Madam Chair, I will manage to finish this debate, I promise.
I do not share the enthusiasm of my colleague from Trois-Rivières and my friend the parliamentary secretary.
As for the announcements made on August 5 regarding the $700 million in access to liquidity and the $500 million earmarked for improving production chains, unfortunately I am hearing on the ground that the $700 million will be used up by March. There will be nothing left for access to liquidity. However, I would remind members that this $700 million is intended to compensate for the $10 billion that is currently being held captive in the United States.
I also found out today that the people affected by the closure in Saint‑Michel‑des‑Saints do not have access to the $700 million for administrative reasons that escape me. They do not have access to it. The 150 employees in Saint‑Michel‑des‑Saints who are unemployed because of the mill closure will remain unemployed. Between August 5 and the time things started moving in late October, early November, I feel like it took a very long time before action was taken.
It is also important to point out that Building Canada Homes can be part of the solution, but we will never be able to replace the entire American market. I take no pleasure in saying that. People in the forestry sector say that we will never be able to completely replace the American market. We need to accept that. If we want to achieve that, the forestry sector will have to undergo a major transformation, and that is not going to happen in five or six months, or even in two or three years. It will take 10 to 15 years. What we need during that 10-to-15-year period is concrete action.
As I said, we want to talk about concrete measures this evening. I would like to share a few suggestions with my colleagues right now. I will come back to payments for countervailing duties at the end of my speech.
We could implement a program modelled on the Canada emergency business account, which we used during the COVID‑19 pandemic, by offering interest-free loans that are conditionally repayable, in part, to self-employed workers and forestry subcontractors. That is important. When I talk about subcontractors and self-employed workers, it is important to realize that the forestry sector is an industry with people whose job profiles are very different. Liquidity programs are very little help to subcontractors and the self-employed. However, if the government sets up a program similar to the emergency account, it could help those people.
The government could set up a wage subsidy program to enable laid-off workers to keep their jobs. What we want to do with the people who are in limbo because of sawmill closures, such as in Saint‑Michel‑des‑Saints, is to keep them working so that they do not disappear into other sectors, and we do not end up with weakened industries once the construction crisis in the United States is over.
As part of the renegotiation of CUSMA, we need to ensure that the dispute mechanism is better structured in order to prevent the American stalling tactics that we are currently seeing. The Americans always lose at international trade tribunals. However, since the United States plays dirty, it is continuing the dispute.
The allegations made by the American lobby only involve wood from public forests, so we are asking for an exemption for wood from private forests. It has long been known that the Americans claim that Canada's forestry sector is being illegally subsidized with very low stumpage fees, which is no longer the case. However, the special status of private forests, which are in another sector, is never recognized.

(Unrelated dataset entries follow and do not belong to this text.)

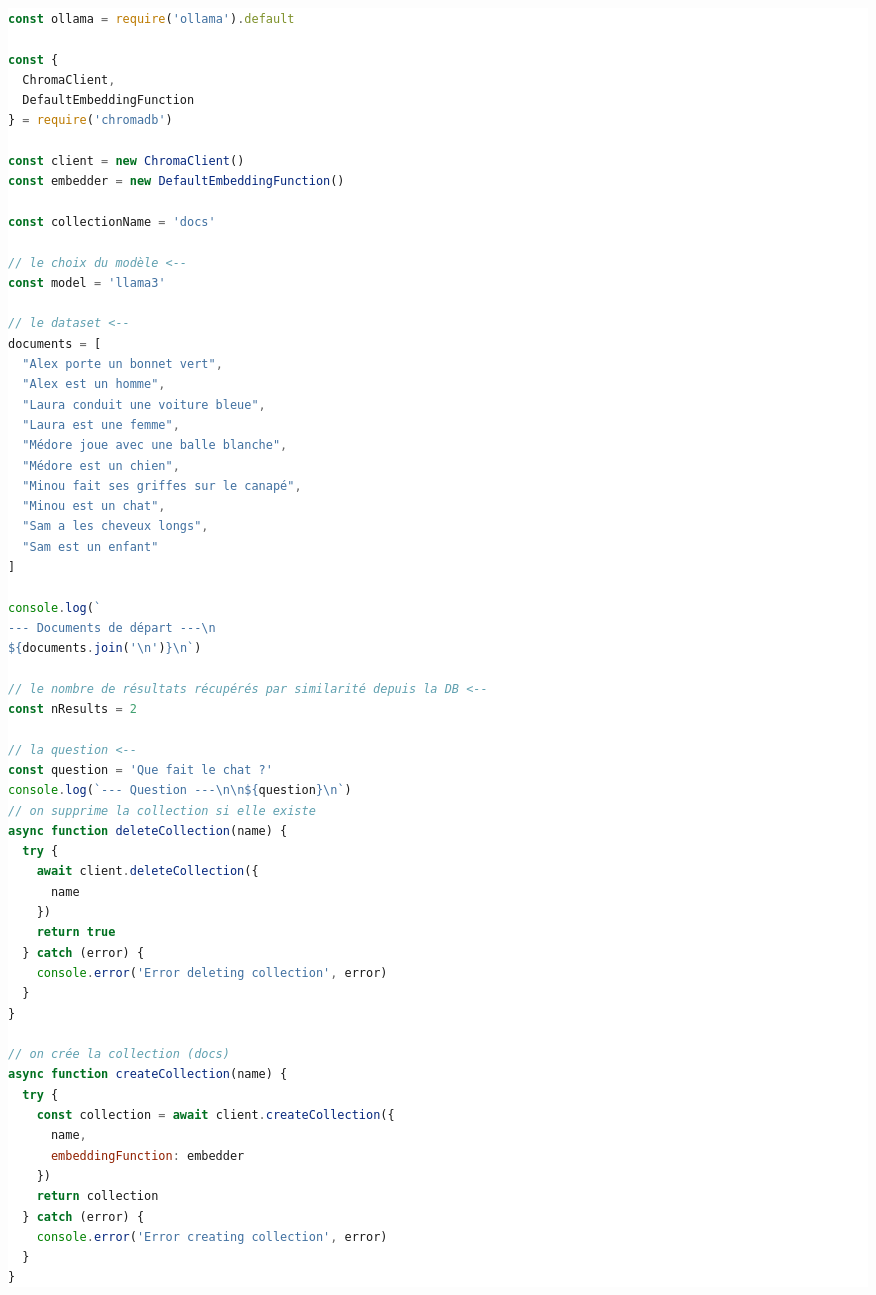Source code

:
 ``` javascript
const ollama = require('ollama').default

const {
  ChromaClient,
  DefaultEmbeddingFunction
} = require('chromadb')

const client = new ChromaClient()
const embedder = new DefaultEmbeddingFunction()

const collectionName = 'docs'

// le choix du modèle <--
const model = 'llama3'

// le dataset <--
documents = [
  "Alex porte un bonnet vert",
  "Alex est un homme",
  "Laura conduit une voiture bleue",
  "Laura est une femme",
  "Médore joue avec une balle blanche",
  "Médore est un chien",
  "Minou fait ses griffes sur le canapé",
  "Minou est un chat",
  "Sam a les cheveux longs",
  "Sam est un enfant"
]

console.log(`
--- Documents de départ ---\n
${documents.join('\n')}\n`)

// le nombre de résultats récupérés par similarité depuis la DB <--
const nResults = 2

// la question <--
const question = 'Que fait le chat ?'
console.log(`--- Question ---\n\n${question}\n`)
// on supprime la collection si elle existe
async function deleteCollection(name) {
  try {
    await client.deleteCollection({
      name
    })
    return true
  } catch (error) {
    console.error('Error deleting collection', error)
  }
}

// on crée la collection (docs)
async function createCollection(name) {
  try {
    const collection = await client.createCollection({
      name,
      embeddingFunction: embedder
    })
    return collection
  } catch (error) {
    console.error('Error creating collection', error)
  }
}
```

We must ensure recognition for Quebec's forestry system, which operates on an auction model and complies with free trade requirements. We must create an industrial development strategy focused on increased resource processing and on research to develop new products. The government may be working on this, but it will take time, as I said earlier.
This brings me to what I consider to be the key measure. I want to explain it properly, because I was a bit rushed earlier. Where does the real problem with countervailing duties come from? It comes from the fact that 45% of all money in forestry transactions is held captive. We could recover that 45% if the government agreed to pay 50% of the anti-dumping countervailing duties at the end of each month.
If that were to happen, we would save jobs and support the forestry sector. The government would be guaranteed repayment once the dispute is resolved.
It would not cost anything, no one would pay for it and we would save one of Quebec's leading economic sectors.